In a number of instances, people tend to use the terms electronic and electric interchangeably. While both terms are commonly employed when discussing electronics, there is a subtle difference between the correct usage of each word. Here is what you should know about the proper way to make use of both electronic and electric when speaking or writing.
Electric has to do with the general concept of electricity. It is generally acceptable to use the terms electric and electrical interchangeably. Essentially, the word "electric" will function as a way of qualifying the flow of electricity as it relates to a specific event. For example, if a fire starts due to a problem with wiring in a building, the event can be described as an electric or electrical fire, caused by the electric or electrical wiring. The use of electric identifies a source of power that serves to create a logical effect when conducted through a process or device.
In contrast, electronic is a term that is descriptive of devices that are powered by electricity. An electronic device is often constructed using one or more electric elements that make it possible to manage the flow of electricity into the device. A television is a good example, since it is partially composed of a series of individual electric components that help to conduct the flow of electricity. In like manner, desktop and laptop computers are electronic in nature. Handheld devices such as cell phones are also electronic, while operating with the use of an electric component – a battery.

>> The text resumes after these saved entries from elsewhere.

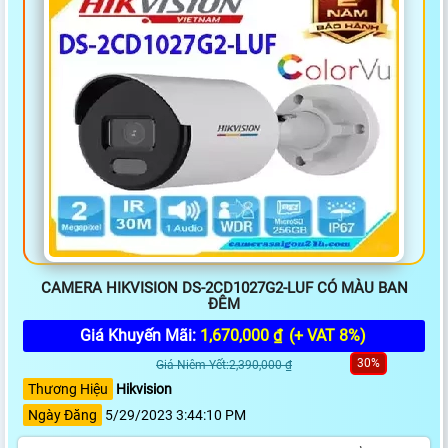
CAMERA HIKVISION DS-2CD1027G2-LUF CÓ MÀU BAN
ĐÊM
Giá Khuyến Mãi:
1,670,000 ₫
(+ VAT 8%)
30%
Giá Niêm Yết:2,390,000 ₫
Thương Hiệu
Hikvision
Ngày Đăng
5/29/2023 3:44:10 PM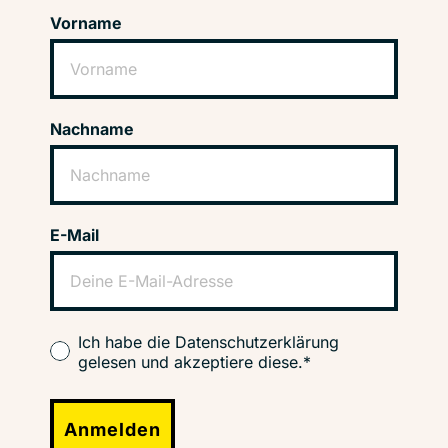
Vorname
Nachname
E-Mail
Ich habe die Datenschutzerklärung
gelesen und akzeptiere diese.*
Anmelden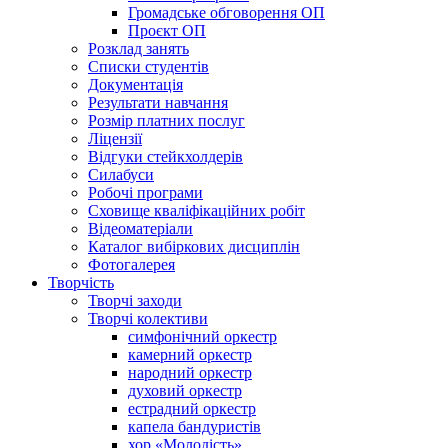
Громадське обговорення ОП
Проєкт ОП
Розклад занять
Списки студентів
Документація
Результати навчання
Розмір платних послуг
Ліцензії
Відгуки стейкхолдерів
Силабуси
Робочі програми
Сховище кваліфікаційних робіт
Відеоматеріали
Каталог вибіркових дисциплін
Фотогалерея
Творчість
Творчі заходи
Творчі колективи
симфонічний оркестр
камерний оркестр
народний оркестр
духовий оркестр
естрадний оркестр
капела бандуристів
хор «Молодість»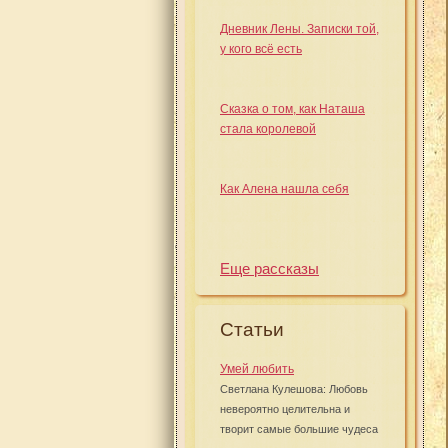
Дневник Лены. Записки той,
у кого всё есть
Сказка о том, как Наташа
стала королевой
Как Алена нашла себя
Еще рассказы
Статьи
Умей любить
Светлана Кулешова: Любовь
невероятно целительна и
творит самые большие чудеса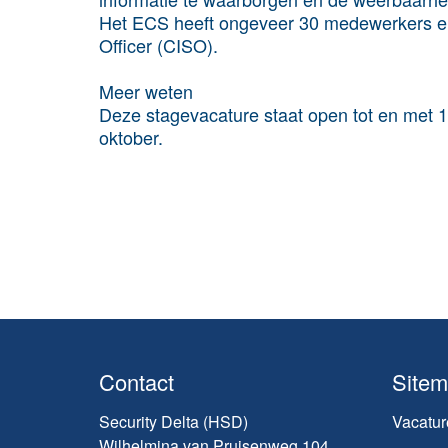
Het ECS heeft ongeveer 30 medewerkers en 
Officer (CISO).
Meer weten
Deze stagevacature staat open tot en met 19
oktober.
Contact
Site
Security Delta (HSD)
Vacatur
Wilhelmina van Pruisenweg 104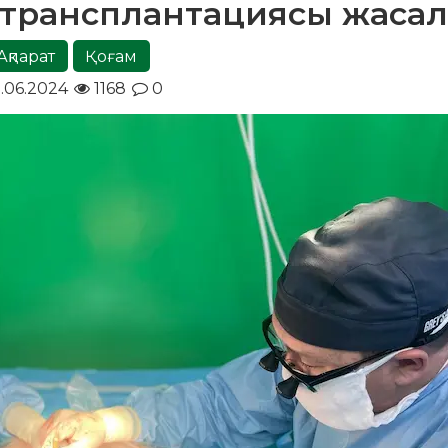
 трансплантациясы жаса
Ақпарат
Қоғам
1.06.2024
1168
0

There does appear to be some gray area when it comes to defining various devices as being electric or electronic. Light bulbs are sometimes referred to as both electronic and electric. The common flashlight has also been described as both electronic and electric. The gray area seems to come into play when the device in question is both the means of receiving the flow of electricity and the origin of the completed function of the electronic aspect of the device. For example, the light bulb receives electricity from wiring, but at the same time emits light, which is the primary function of the device.
There are some differences in usage between electronic and electric that have to do with cultural factors as well. For example, it is not unusual for citizens of Great Britain to refer to the local power company as the “electrics.” In decades past, persons in the United States would often refer to small kitchen appliances as the “electric” skillet or the “electric” coffeepot, even though these types of appliances would be more properly known as electronic in nature.
With the living nature of language, there is no doubt that the fine differences between electronic and electric will continue to become blurred over time. The good news is that people may use either word to describe an electrical device of any type and still be understood.